For a quadratic equation in the form $ax^2+bx+c=0$ or, more in general, for a polynomial equation $p_n(x)=0$ by the FTA, we always can find $n$ solutions in the complex field (counted with multiplicity).

Answer 3

Here is another (in my opinion) interesting approach to your question. However, I'm not sure if you're already familiar with this, so my answer might be underwhelming.

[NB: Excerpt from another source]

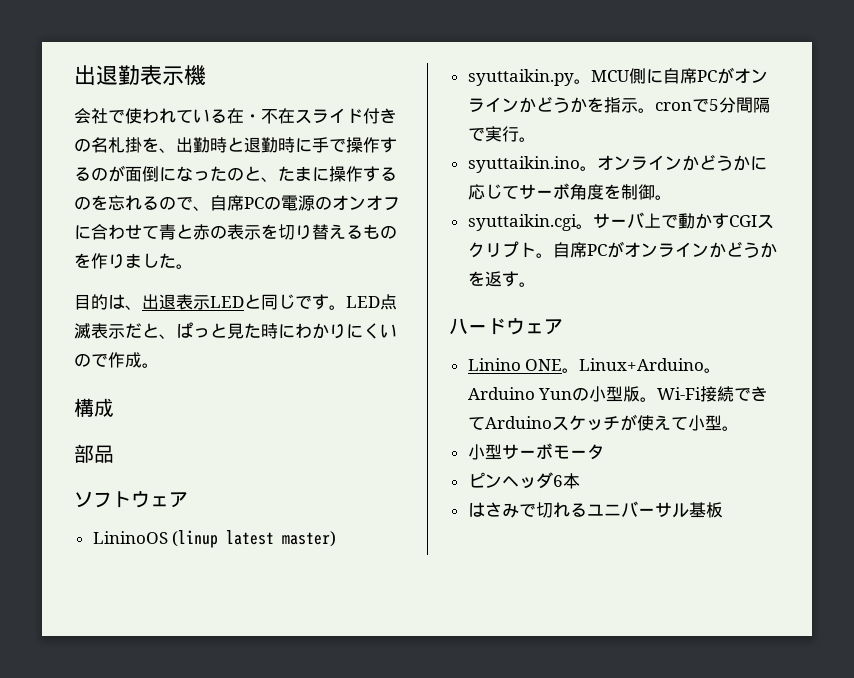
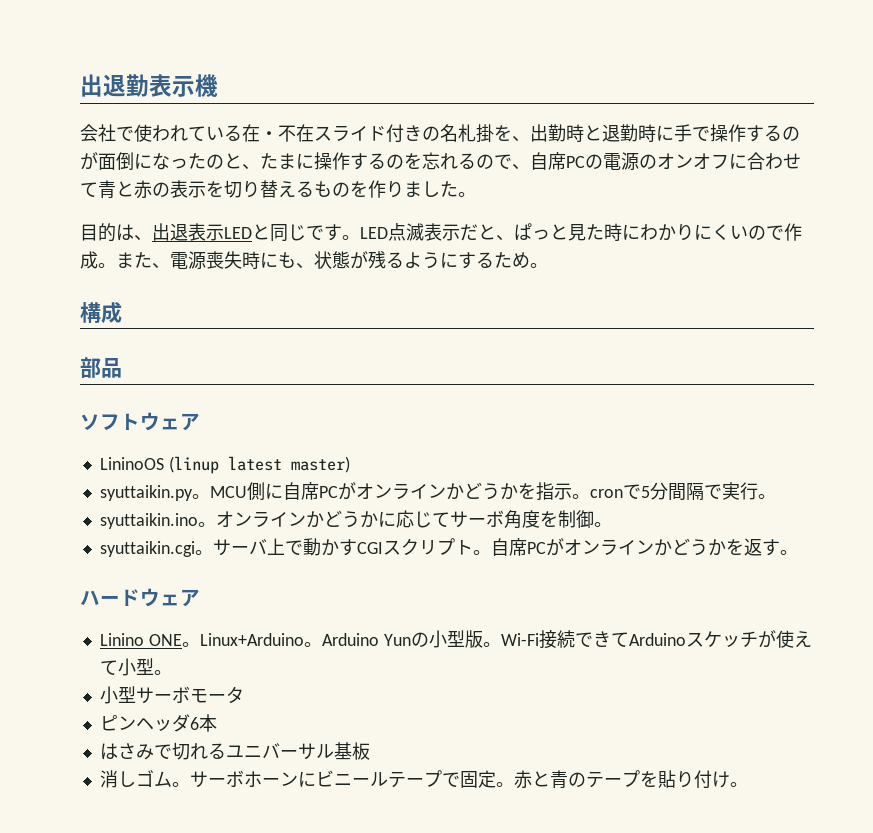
(159, 365) none -> [116,251,548,270] また、電源喪失時にも、状態が残るようにするため。
(723, 510) none -> [99,770,748,789] // 消しゴム。サーボホーンにビニールテープで固定。赤と青のテープを貼り付け。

In your question you made it sound like $a$ has exactly two square roots if $a^2=b$, namely $\sqrt{b}$ and $-\sqrt{b}$. The following just illustrates that this isn't always the case:

Let $A \in \mathbb{R}^{n\times n}$ be a positive semi-definite matrix. Then it can be shown that there exists exactly one other positive semi-definite matrix $B \in \mathbb{R}^{n\times n}$, such that $A=B^2$, i.e. $B$ is a square root of $A$, and often times one writes $B = A^{\frac12}$. For example, you can check that $$ A := \begin{pmatrix} 5&4\\ 4&5 \end{pmatrix} \implies A^{\frac12}= \begin{pmatrix} 2&1\\ 1&2 \end{pmatrix} $$ and that these matrices are indeed positive semi-definite. Of course, as in the case of real numbers, if $B$ is a root of $A$, then so is $-B$. However, it is possible for matrices to have more than two roots. More so, the identity matrix $I_2 \in \mathbb{R}^{2\times2}$ has infinitely many complex roots, namely for example $$ I_2 = \begin{pmatrix} 1&0\\ 0&1 \end{pmatrix} = \begin{pmatrix} 1&z\\ 0&-1 \end{pmatrix}^2, $$ for all $z \in \mathbb{C}$. Moreover, there are also matrices that have no roots, such as $$ A= \begin{pmatrix} 0&1\\ 0&0 \end{pmatrix}. $$ Showing that this matrix indeed has no roots is a nice short exercise.

I hope this was helpful in some way!